◆ **EXCERPT TO READ**:
'''

Weighted Average Cost of Capital Doesn't Include Everything
Or: Figures don't lie, but Liars Sure do Figure!
NOTE: At this update, rates on first trust deed loans are about as low as they have ever been while rates on second mortgages aren't particularly low. However, that won't last forever and we are likely to see a fresh round of this nonsense in the near future. The figures are unchanged from when I originally wrote the article, but it's the attitude that's important.
We've got a lot of people with loans in the low fives, interest rate wise, and we will soon have another wave of people with interest rates in the high fours. Lenders and loan officers need to have someone refinance now in order to get paid. One of the tricks they use to persuade folks with low interest loans to refinance is Weighted Average Cost of Capital, which really does take a page out of corporate finance books, but ignores a lot of details and alternatives.

'''

◆ **COLLECTED DATA**:
'''

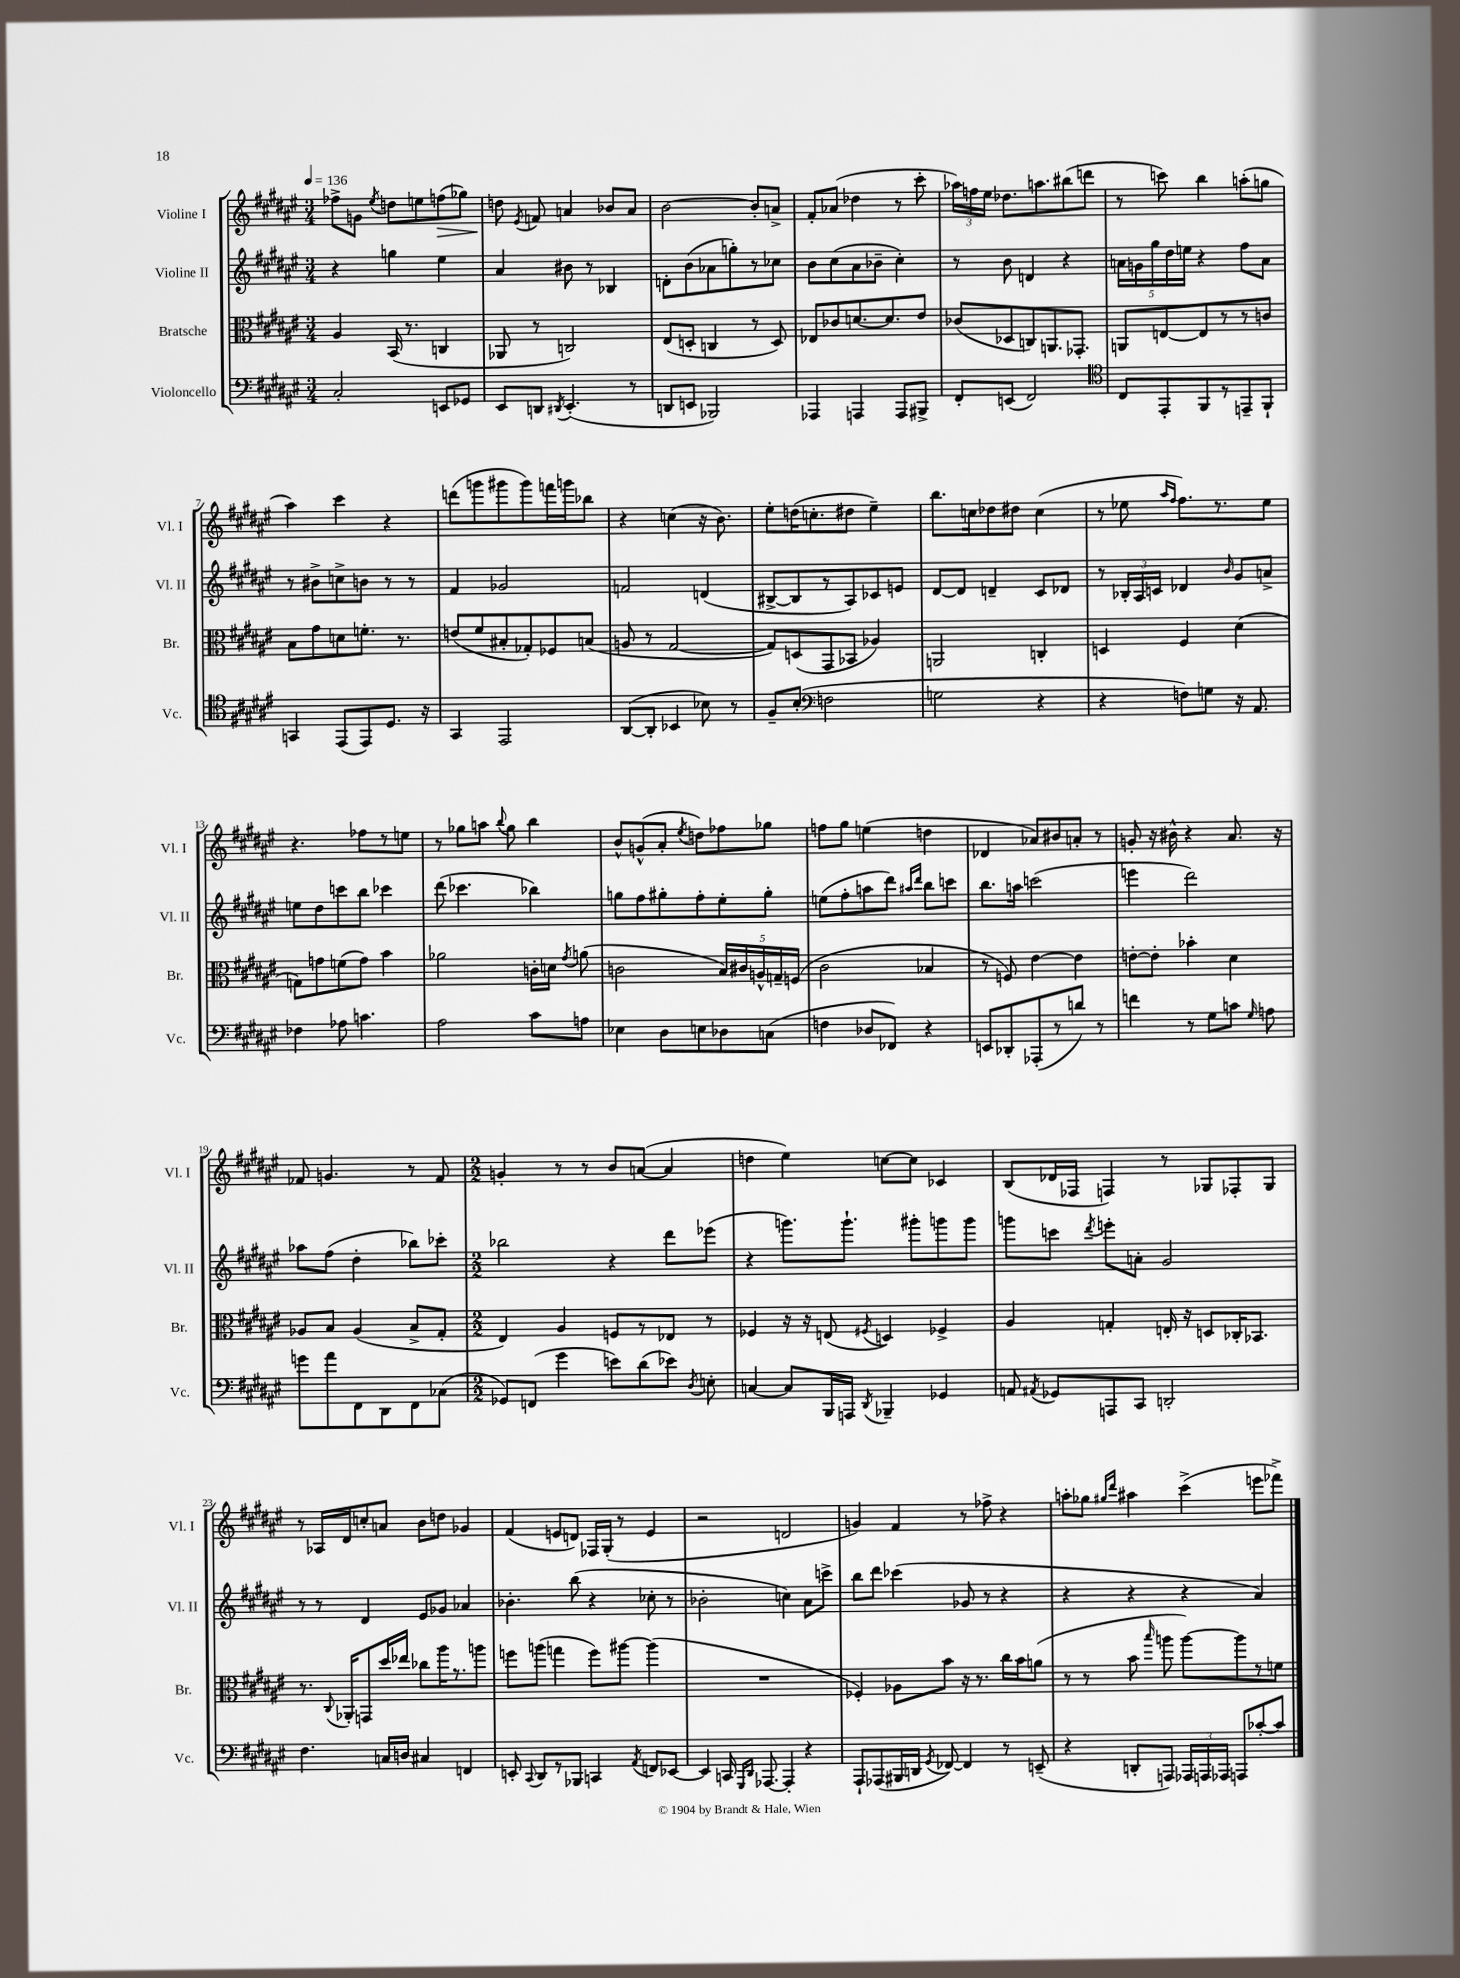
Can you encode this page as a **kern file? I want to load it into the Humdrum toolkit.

'''

◆ **WHAT YOU NEED TO DO**:
• a. In the weighted average cost of capital article, what do lenders and loan officers need someone to do now in order to get paid?
• b. Say whether each statement agrees with the weighted average cost of capital article, answering yes or no and quoting the words that decide it: (i) At this update, rates on second mortgages are particularly low. (ii) The figures have been changed since the article was first written. (iii) Weighted Average Cost of Capital takes a page out of corporate finance books.
• c. Please return the part of the weighted average cost of capital article that starts at "NOTE: At this" and ends at "attitude that's important.".

◆ **WRITTEN ANSWERS**:
• a. Refinance.

• b.
(i) No: "rates on second mortgages aren't particularly low"
(ii) No: "The figures are unchanged from when I originally wrote the article"
(iii) Yes: "which really does take a page out of corporate finance books"

• c.
NOTE: At this update, rates on first trust deed loans are about as low as they have ever been while rates on second mortgages aren't particularly low. However, that won't last forever and we are likely to see a fresh round of this nonsense in the near future. The figures are unchanged from when I originally wrote the article, but it's the attitude that's important.